In the previous harness, Ants, streaming and execution were mixed in: the loop pushed events straight to the SSE response. That can't work when the executor is a worker on another machine and the client is talking to a stateless API.

So I decoupled events from execution entirely. Activities append to a run event store in Postgres. The API's job is just to replay that store to whoever connects and tail new events as they land. If you close the tab and reopen it an hour later, you'll still get the full history plus the live stream — because the stream was never tied to the connection in the first place.

Remote tools

The other thing is to run tools somewhere other than the agent server — a remote execution environment. We can have daemons connect back to us and receive tool calls over SSE. You need to build sticky sessions, routing, and failover, and keep them out of the durable-execution layer, because they're different concerns that fail in different ways.
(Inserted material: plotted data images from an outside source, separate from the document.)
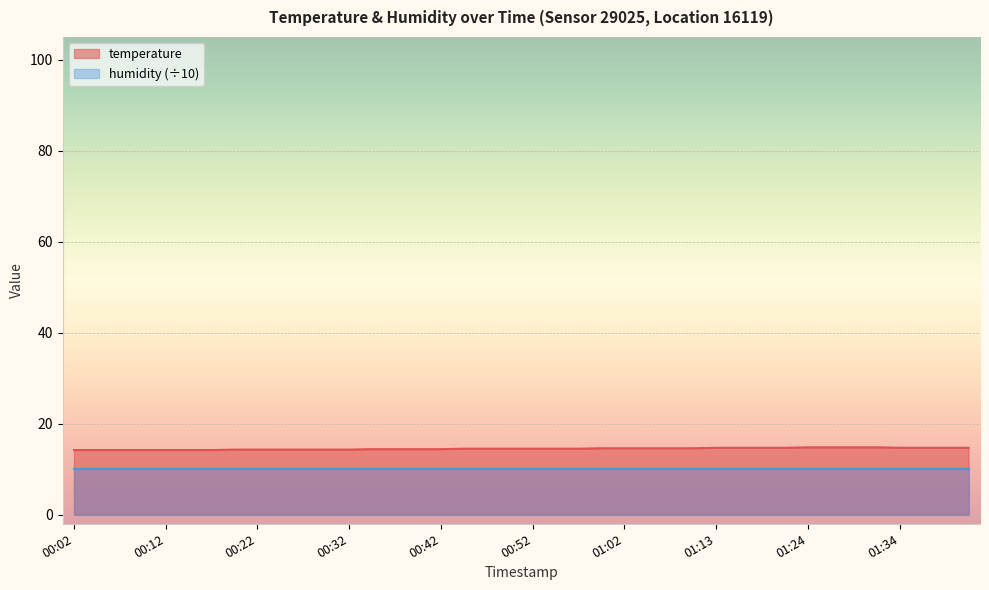

The value at 00:57 is 21.7. True or false?

False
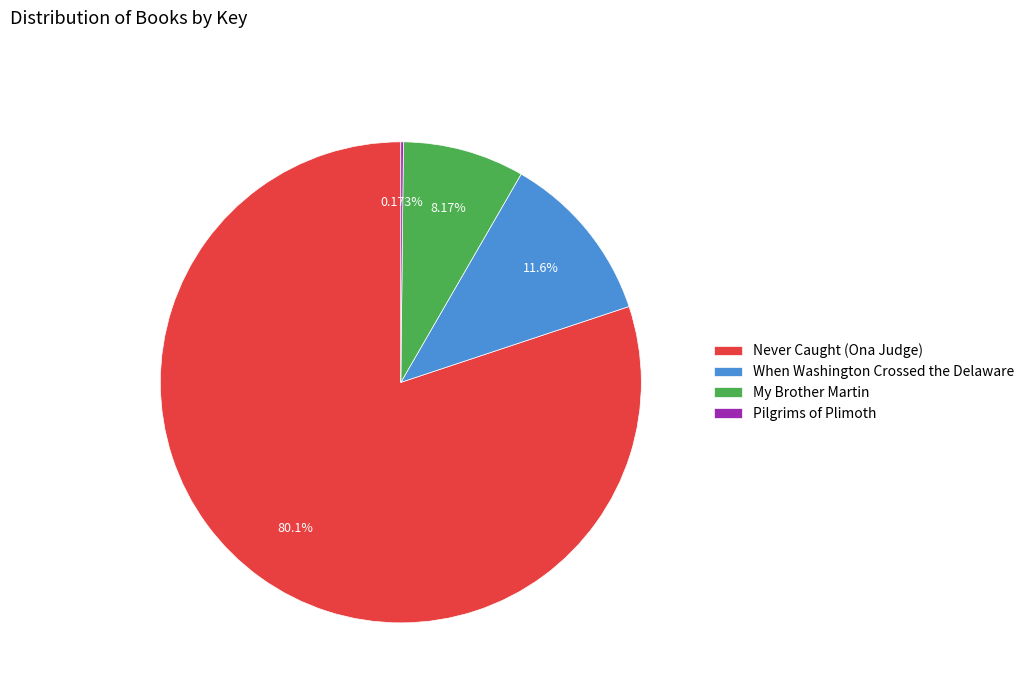

Is Never Caught (Ona Judge) the majority of the pie?

Yes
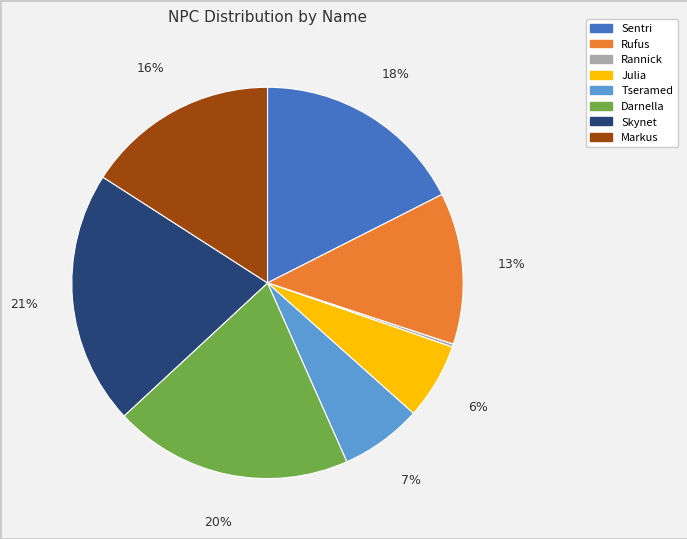

To the nearest percent, what percentage of the pie is Sentri?

18%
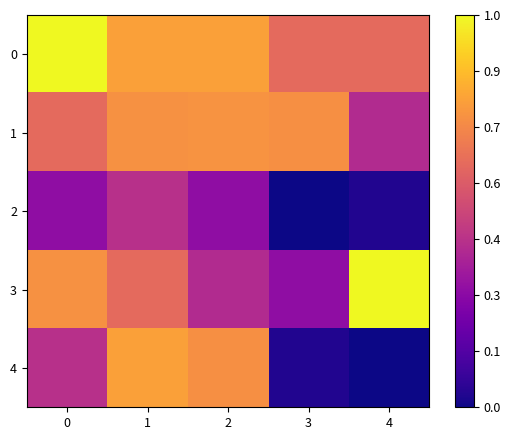

Reading left to right, list all the values displayed in this chart.

0: 0=52764.1	1=45586.5	2=45586.5	3=40206.8	4=40206.8
1: 0=40206.8	1=44214.7	2=44356.7	3=44026.8	4=33015.2
2: 0=29523.9	1=33617.7	2=29523.9	3=19626.7	4=20712.0
3: 0=44214.7	1=40206.8	2=33015.2	3=29523.9	4=52764.1
4: 0=33617.7	1=45586.5	2=44026.8	3=20712.0	4=19626.7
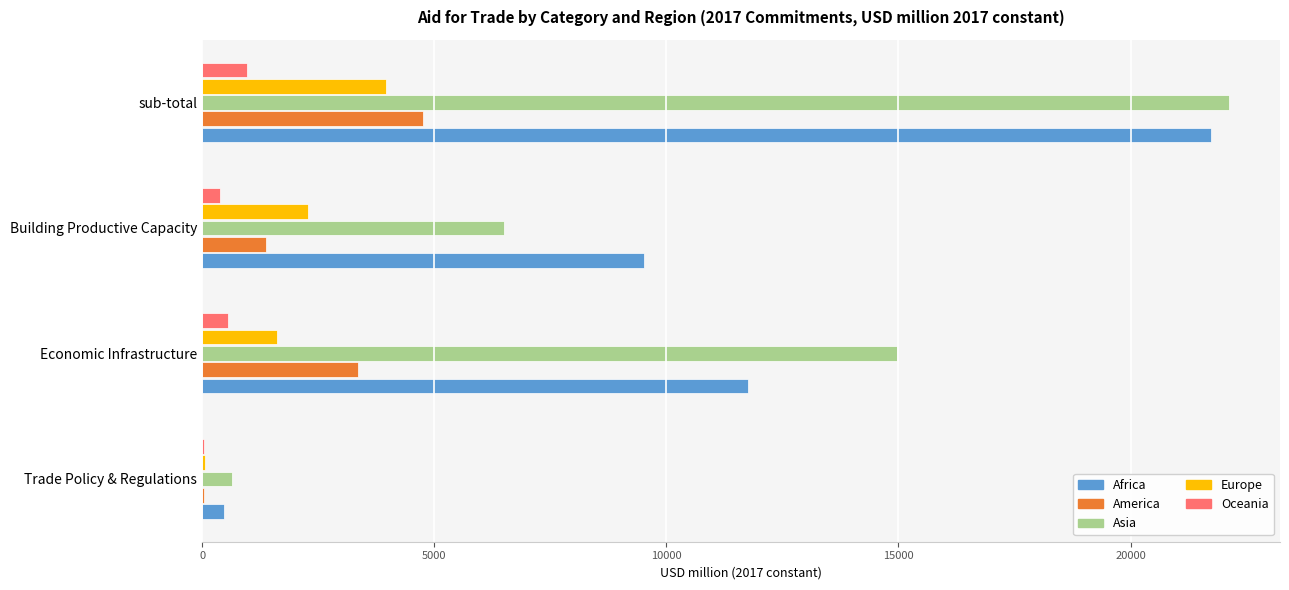

Is it true that America equals 4746.2 at sub-total?

True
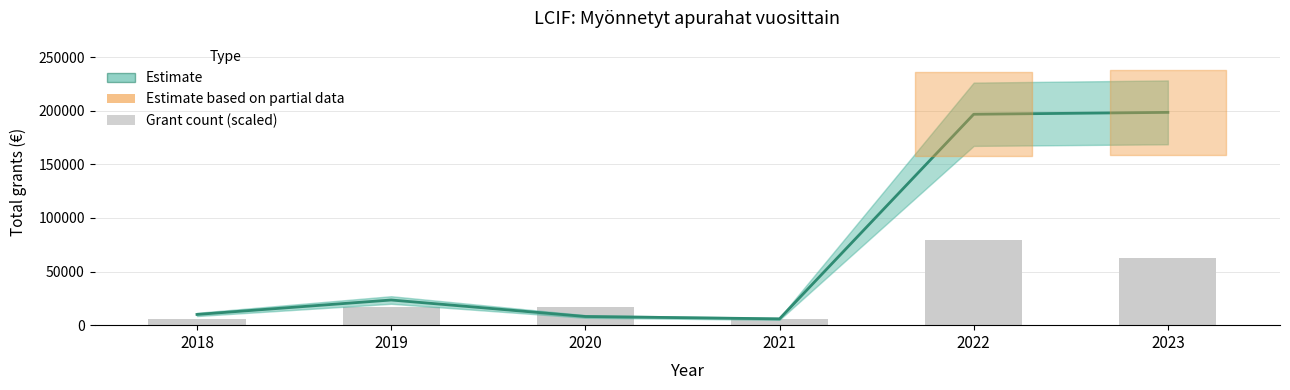

At which label does Grant count (scaled) reach its minimum?

2018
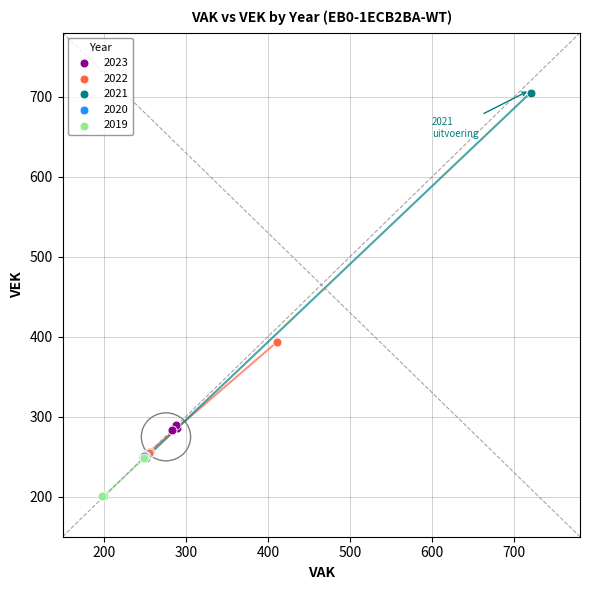

Which series contains the highest Y value?

2021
If a daemon that runs the remote execution dies mid-batch, the natural step is to retry the tool call that was in progress. But that call might have already written a file, sent an email, or hit an API — retrying may have side effects. So the harness restarts the whole tool batch on a replacement daemon instead of resuming a partial one. This is where I picked the at-least-once guarantee: make the unit of retry something you can afford to repeat.